I like jeffythedragonslayer's recent questions. I presume there is an interest to really understand 6502 from the view of a compiler writer, virtual machine implementer and at the transistor level. This question is perhaps the most intriguing and shows a particular thoroughness. In particular, it reveals a binary incompatible 6502 variant with less transistors and more functionality.
I regarded STA immediate as the Technetium of the 6502's opcode chart. It never occurred to me that it has a useful semantic - as implemented by the 6800 designers. As noted in a recent
narrated animation about the history of 6502 (and 6800), the designers were very focused on embedded applications, such as automotive. In this context, there is a strict division between program and data. From this view, store immediate is worthless - or even undesirable behavior.

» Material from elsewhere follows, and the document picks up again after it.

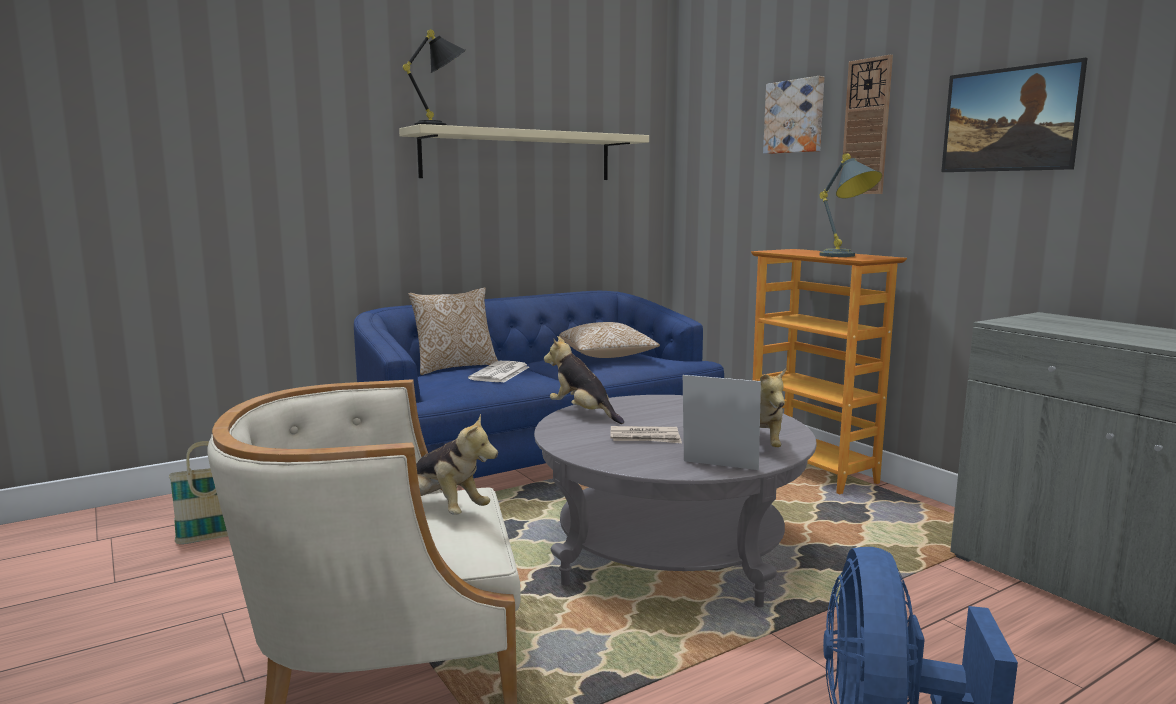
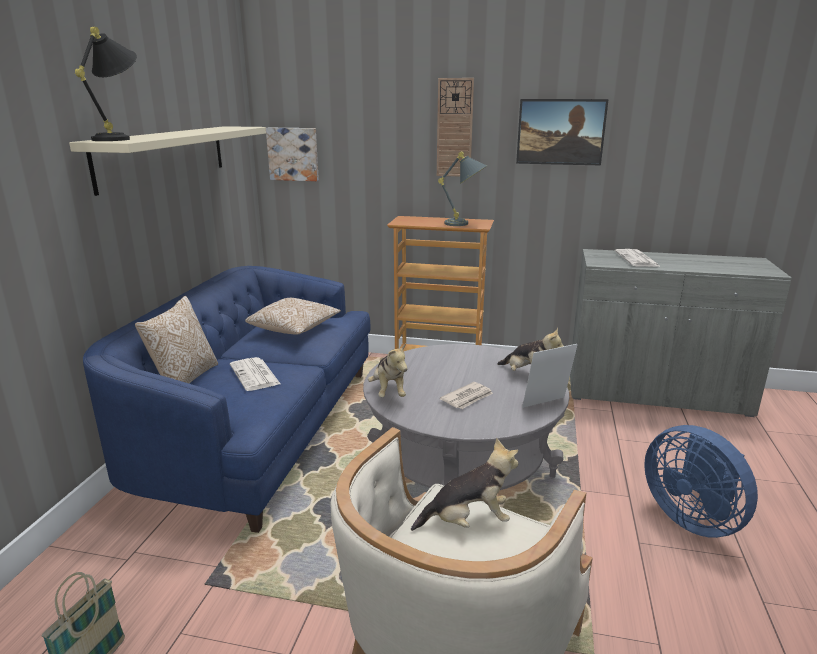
camera: 45 degrees left, 10 degrees up
plush toy [544,336,624,424] -> plush toy turned 105 degrees counterclockwise [368,343,408,397]
picture [763,76,824,154] -> picture moved to [266,128,319,181]
none -> newspaper [615,249,661,267]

Another example of this code/data separation is the functionality of NMOS 6502 RDY signal which only works when reading. This is sufficient for process control from a cheap ROM. In this arrangement, the system cycle time is limited by the worse path in the I/O segment. If you have, for example, eight RIOTs or ten VIAs, I/O speed is fairly equally matched with the processor. Just add another cycle or two to cover slow ROM. That is more adequate for stepper motors and similar. However, if you want the fastest, general purpose computer and you want to interface 2MHz processor with 1MHz peripheral, a RDY signal which is ignored during write cycles is an annoying impediment.
It was corrected in 65C02 but this only makes a three way corner case. (RDY stretching, write cycles, NMOS: choose any two.) Unfortunately, I've been affected by this problem.
Despite expert advice, people insist on using dodgy, random components. Therefore, I've made sure that my work is NMOS compatible. This is quite easy in software. Like the 6502 designers, I was concerned about NMOS compatible slow ROM access. Unlike the 6502 designers, I didn't clock stretch I/O correctly. It is a regrettable decision made downstream from the 6800 and 6502 design decisions. It was caused because I wanted maximum performance rather than a cheap and cheerful system.
In the very hypothetical situation of designing an 8 bit instruction set where more than 1/3 of the opcodes are unused, I'd probably leave STA immediate unallocated and put all of the fiddly exceptions (LDX#, LDY#, INX, DEX, INY, DEY, CLV) into one group. I'd also make RegX and RegY down counters so that DEX and DEY would be one cycle. However, that probably requires more transistors.